What the task requires – The word "pieces" occurs in some lines of the data. Return each such line.

Data for this exercise –
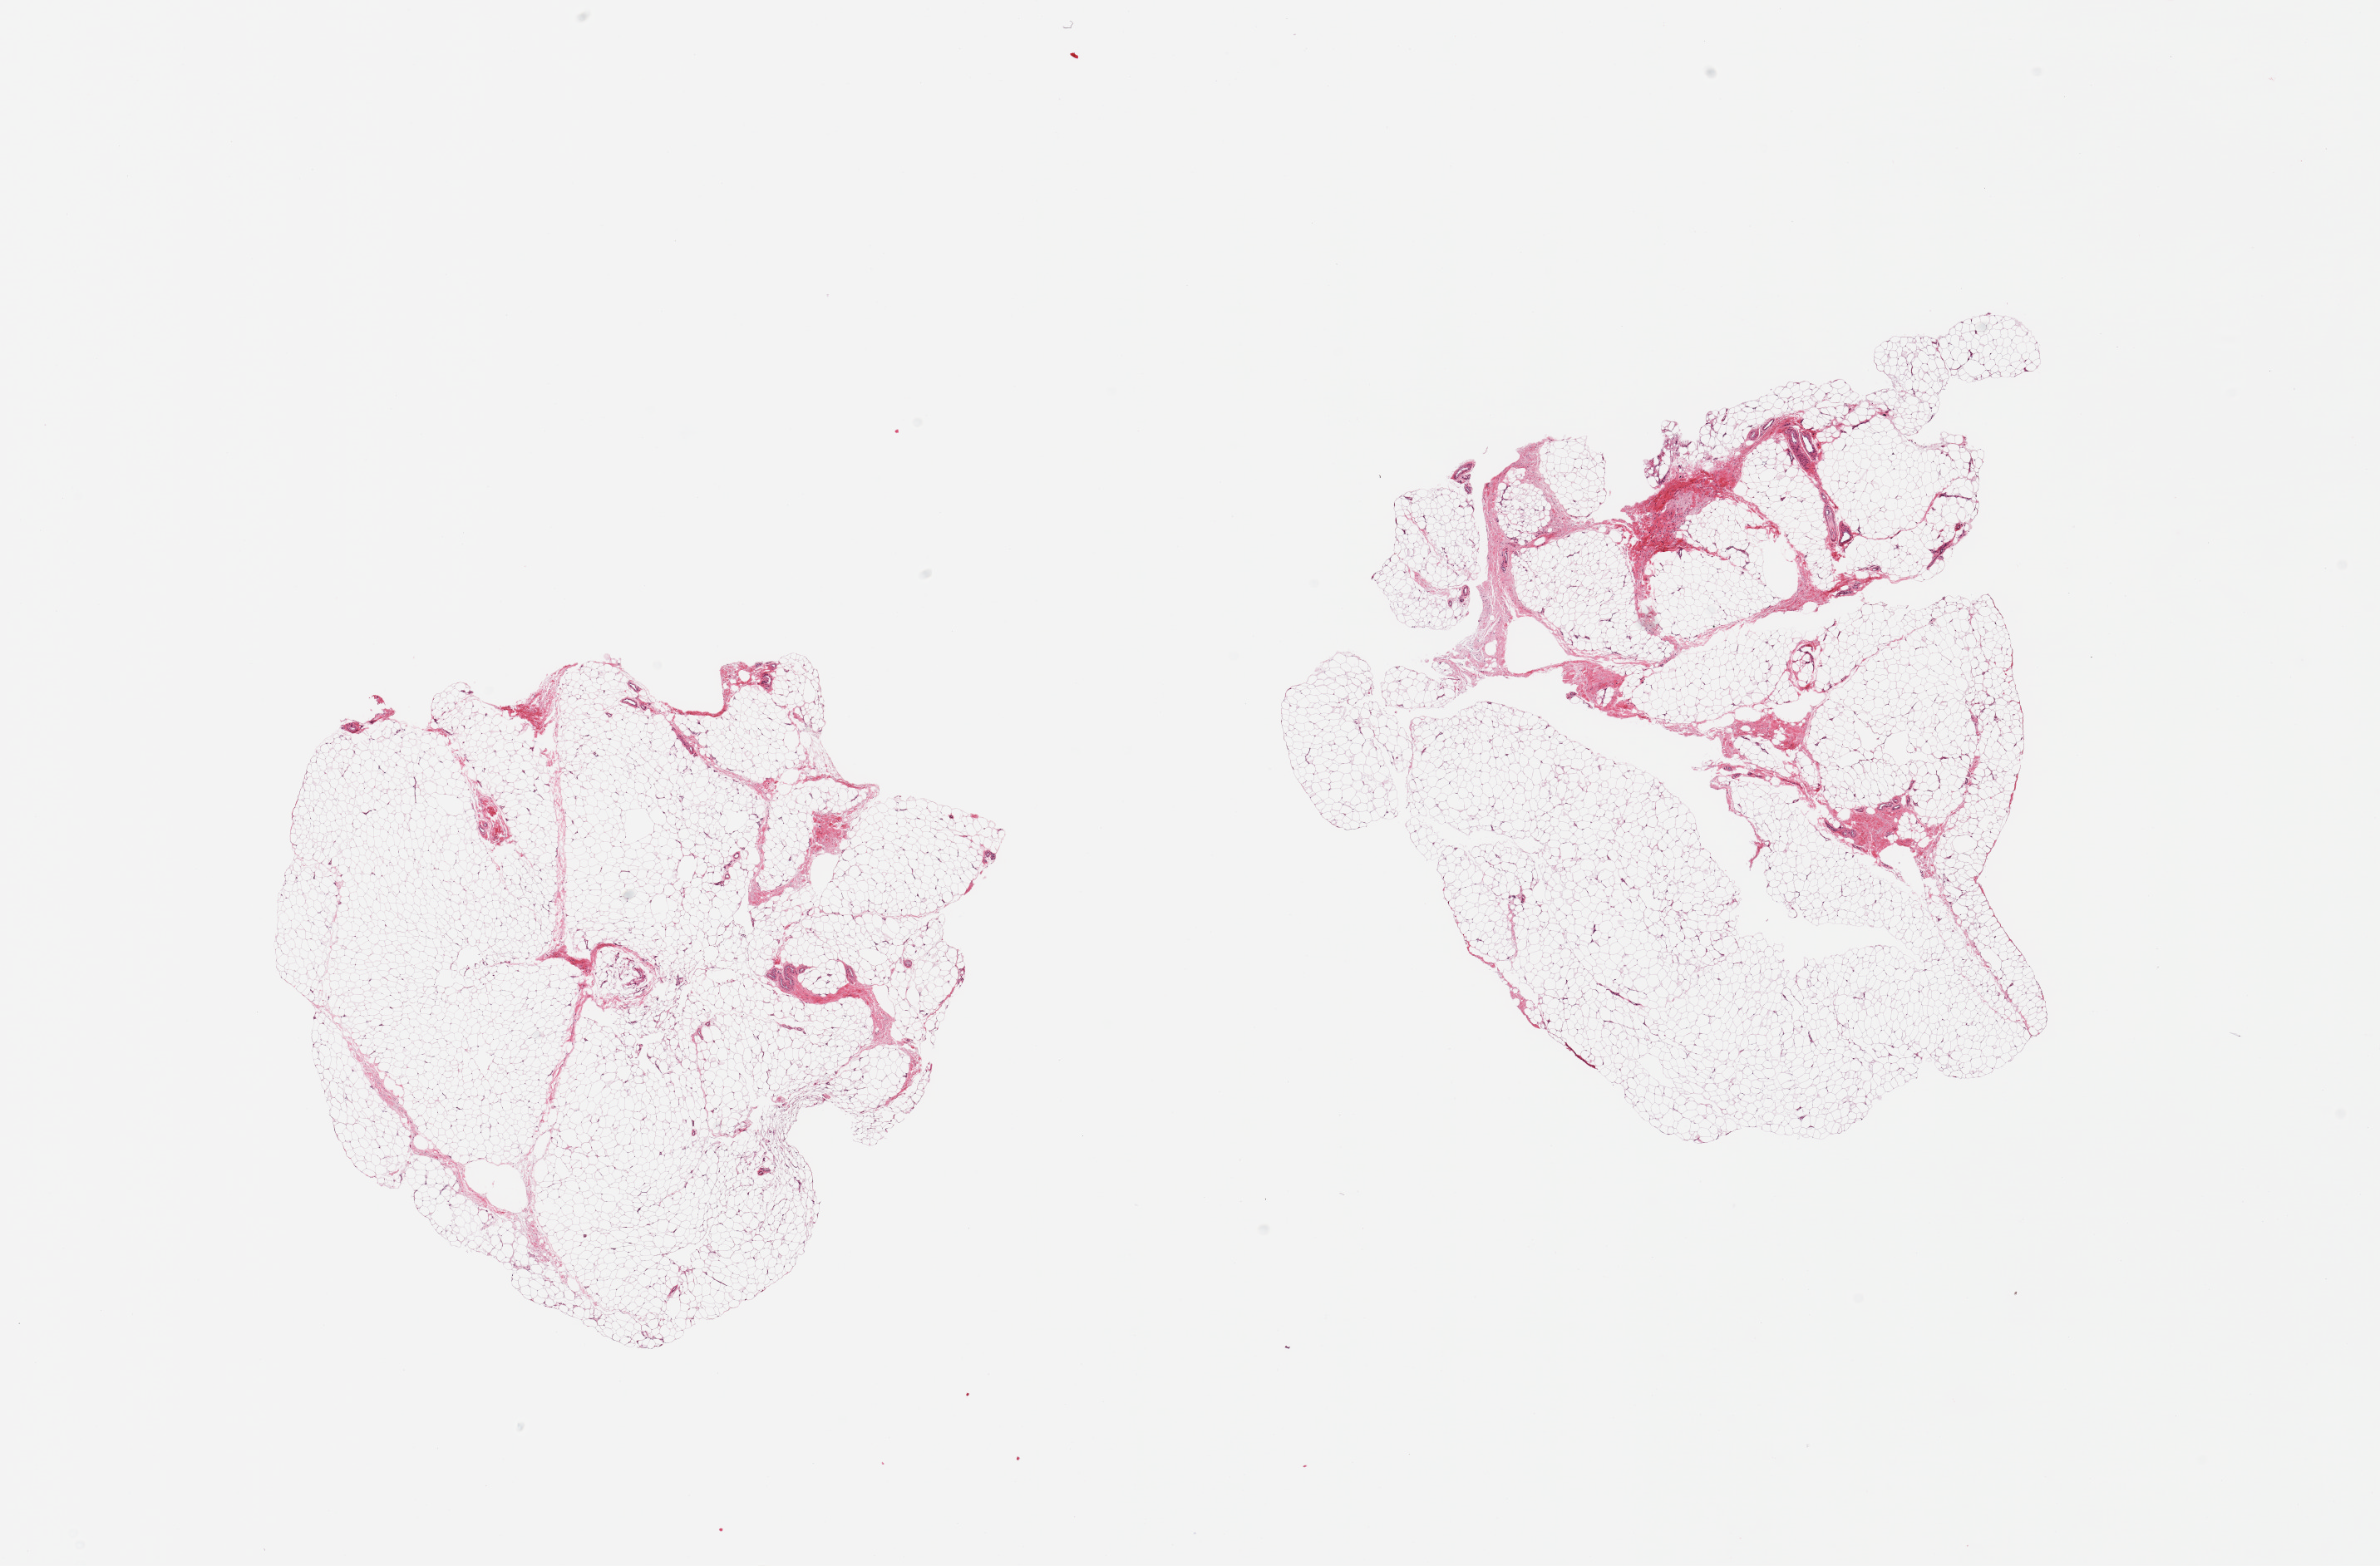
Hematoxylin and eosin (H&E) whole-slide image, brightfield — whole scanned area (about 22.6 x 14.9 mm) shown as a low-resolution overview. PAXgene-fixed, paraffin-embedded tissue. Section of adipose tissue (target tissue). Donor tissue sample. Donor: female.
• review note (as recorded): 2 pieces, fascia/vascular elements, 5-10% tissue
==
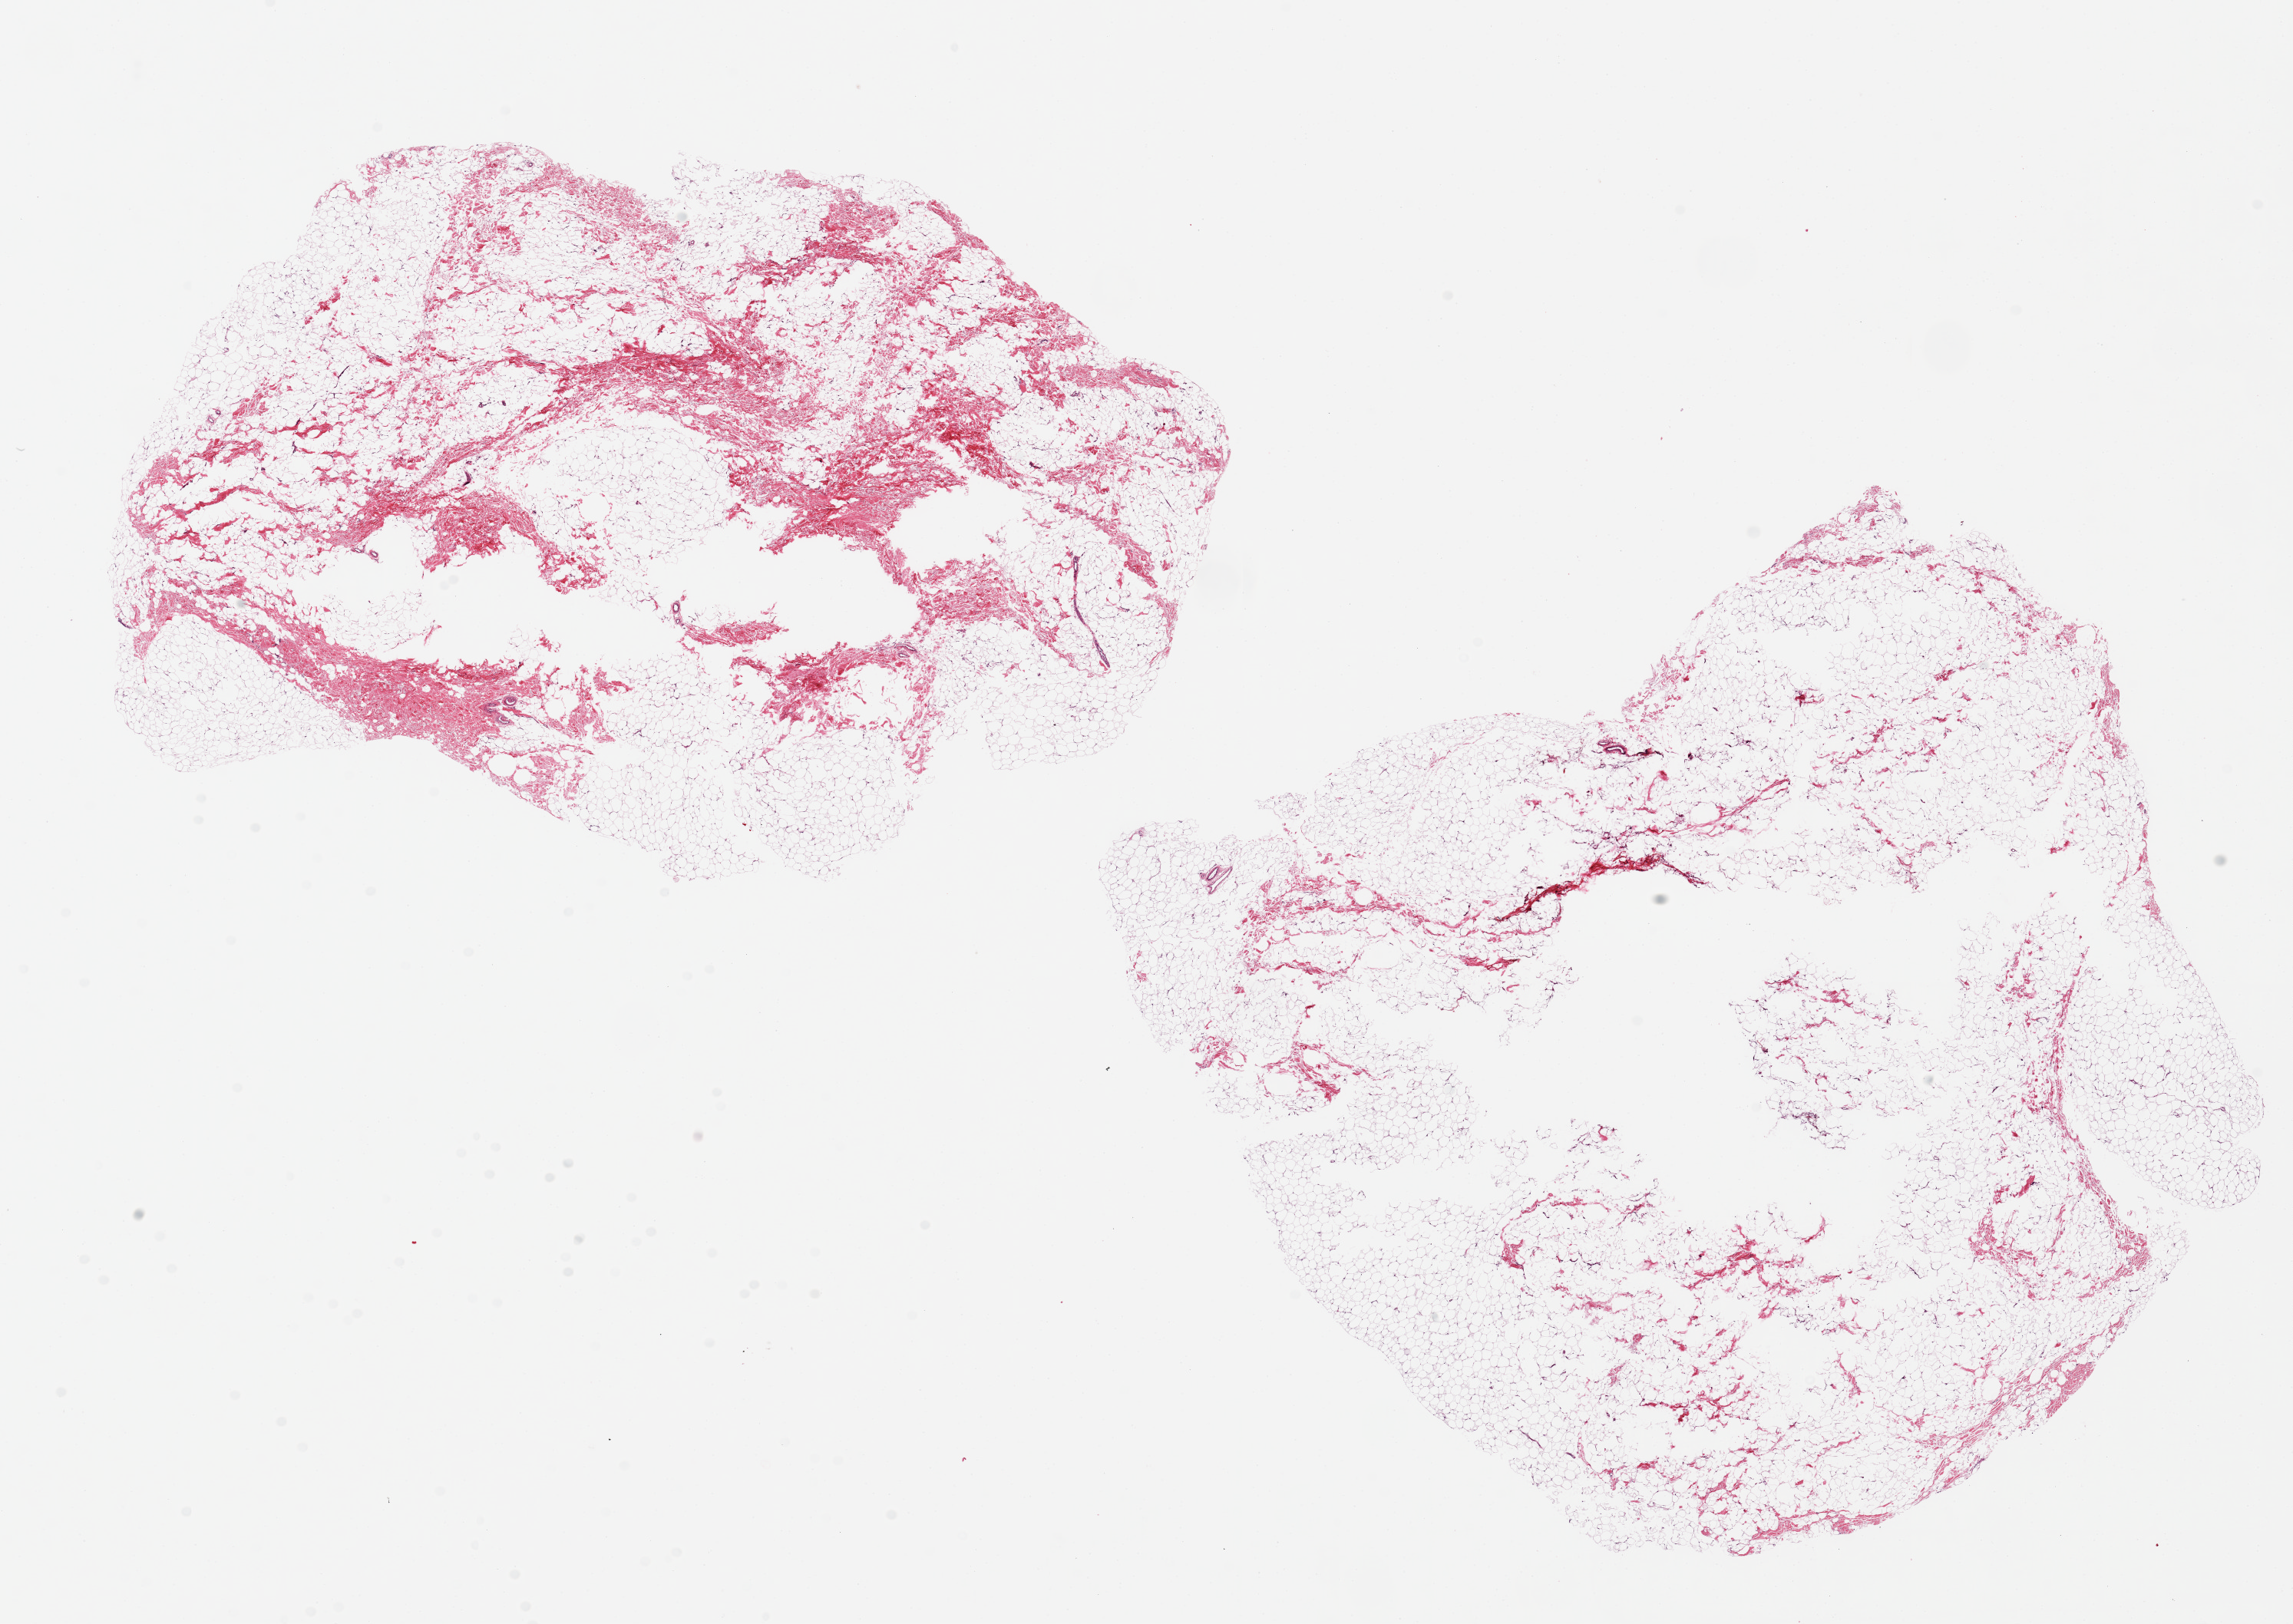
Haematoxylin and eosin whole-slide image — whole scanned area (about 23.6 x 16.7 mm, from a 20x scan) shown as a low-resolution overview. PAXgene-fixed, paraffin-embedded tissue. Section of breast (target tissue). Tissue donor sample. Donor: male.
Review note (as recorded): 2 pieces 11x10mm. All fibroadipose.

Response below –
• review note (as recorded): 2 pieces, fascia/vascular elements, 5-10% tissue
Review note (as recorded): 2 pieces 11x10mm. All fibroadipose.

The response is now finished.